*EXERCISE BRIEF:* All of the records below must be reproduced exactly, minus any pictures.

Start of MATERIAL FOR THIS TASK

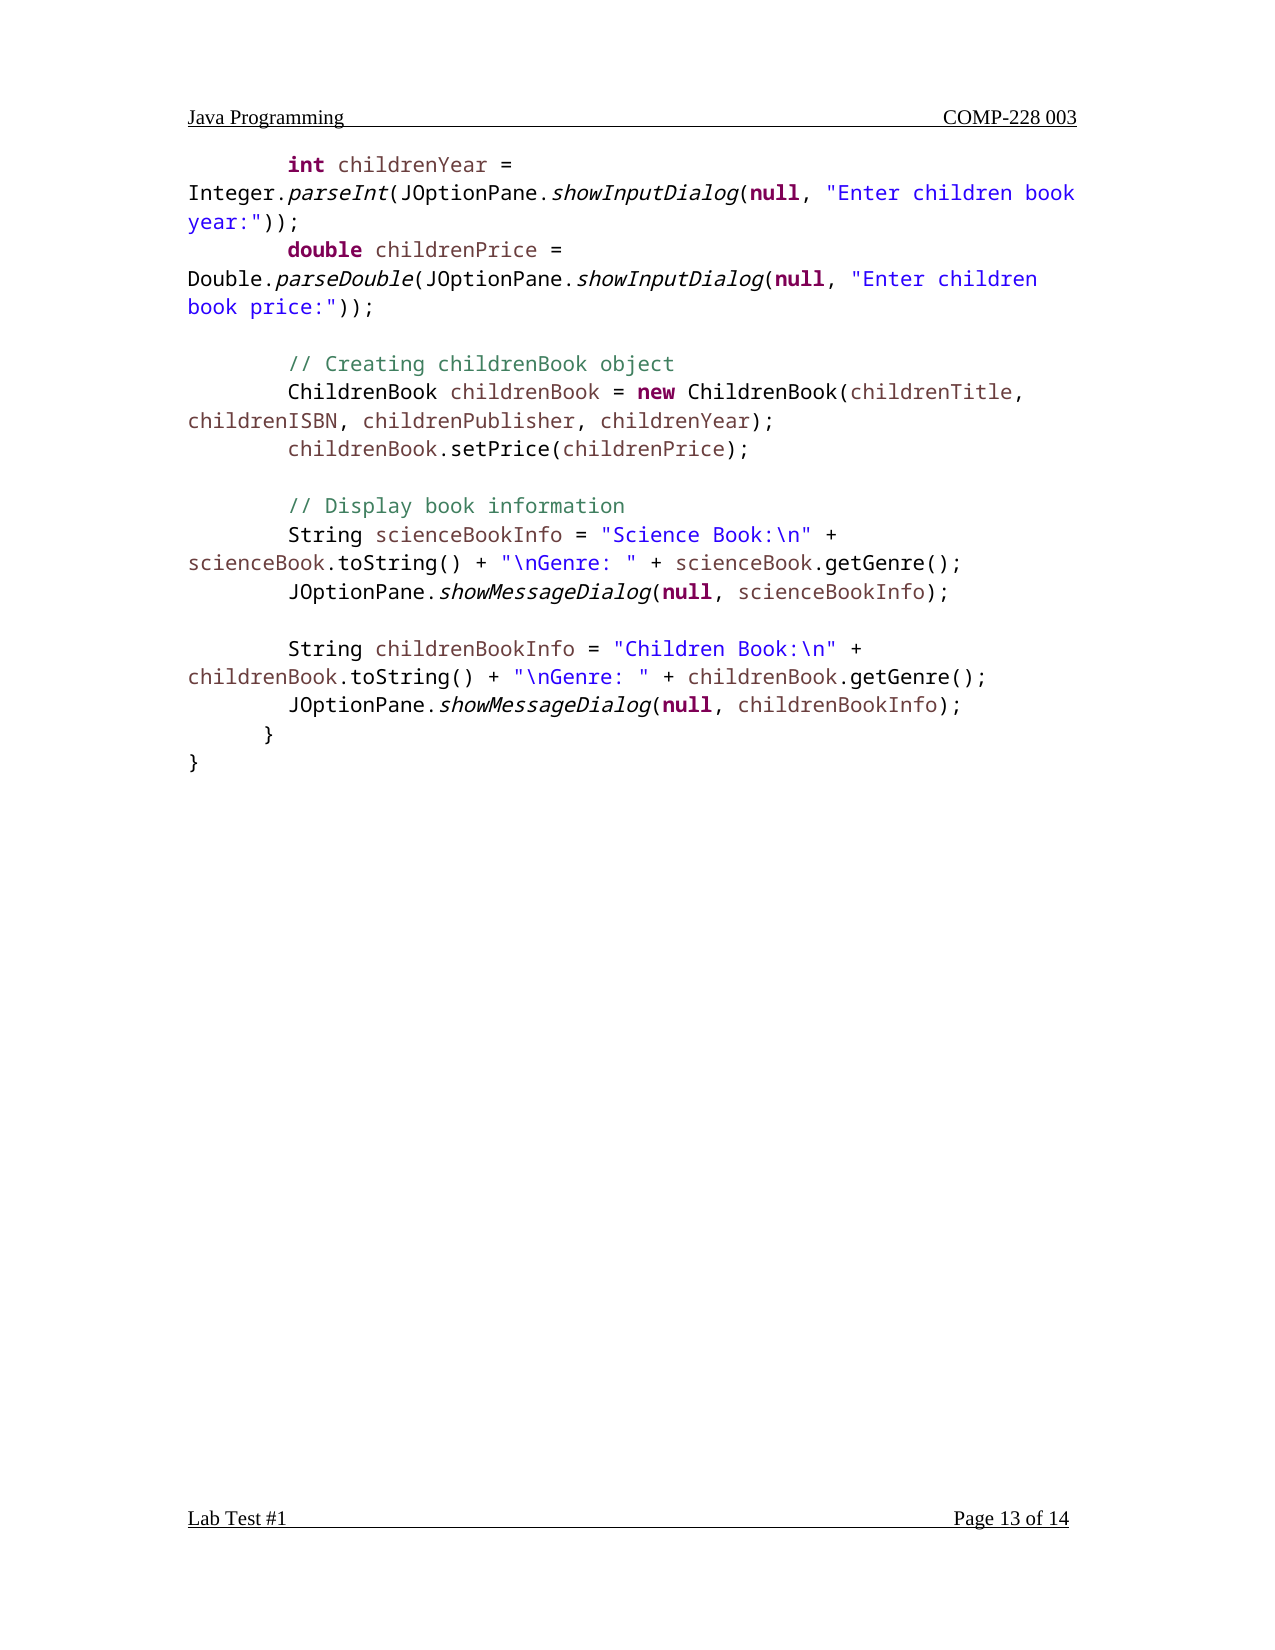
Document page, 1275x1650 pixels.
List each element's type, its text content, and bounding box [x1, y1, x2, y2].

text JOptionPane.showMessageDialog(null, childrenBookInfo); [187, 691, 1087, 719]
text int childrenYear = Integer.parseInt(JOptionPane.showInputDialog(null, "Enter children book year:")); [187, 150, 1087, 235]
text } [187, 719, 1087, 747]
text } [187, 747, 1087, 776]
text // Creating childrenBook object [187, 349, 1087, 377]
text childrenBook.setPrice(childrenPrice); [187, 434, 1087, 463]
text String childrenBookInfo = "Children Book:\n" + childrenBook.toString() + "\nGenre: " + childrenBook.getGenre(); [187, 634, 1087, 691]
text String scienceBookInfo = "Science Book:\n" + scienceBook.toString() + "\nGenre: " + scienceBook.getGenre(); [187, 520, 1087, 577]
text JOptionPane.showMessageDialog(null, scienceBookInfo); [187, 577, 1087, 605]
text // Display book information [187, 492, 1087, 520]
text ChildrenBook childrenBook = new ChildrenBook(childrenTitle, childrenISBN, childrenPublisher, childrenYear); [187, 377, 1087, 434]
text double childrenPrice = Double.parseDouble(JOptionPane.showInputDialog(null, "Enter children book price:")); [187, 235, 1087, 321]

End of MATERIAL FOR THIS TASK

*SOLVED PROBLEM:*
Document page, 1275x1650 pixels.
List each element's type, its text content, and bounding box [x1, y1, x2, y2].

text JOptionPane.showMessageDialog(null, childrenBookInfo); [187, 691, 1087, 719]
text int childrenYear = Integer.parseInt(JOptionPane.showInputDialog(null, "Enter children book year:")); [187, 150, 1087, 235]
text } [187, 719, 1087, 747]
text } [187, 747, 1087, 776]
text // Creating childrenBook object [187, 349, 1087, 377]
text childrenBook.setPrice(childrenPrice); [187, 434, 1087, 463]
text String childrenBookInfo = "Children Book:\n" + childrenBook.toString() + "\nGenre: " + childrenBook.getGenre(); [187, 634, 1087, 691]
text String scienceBookInfo = "Science Book:\n" + scienceBook.toString() + "\nGenre: " + scienceBook.getGenre(); [187, 520, 1087, 577]
text JOptionPane.showMessageDialog(null, scienceBookInfo); [187, 577, 1087, 605]
text // Display book information [187, 492, 1087, 520]
text ChildrenBook childrenBook = new ChildrenBook(childrenTitle, childrenISBN, childrenPublisher, childrenYear); [187, 377, 1087, 434]
text double childrenPrice = Double.parseDouble(JOptionPane.showInputDialog(null, "Enter children book price:")); [187, 235, 1087, 321]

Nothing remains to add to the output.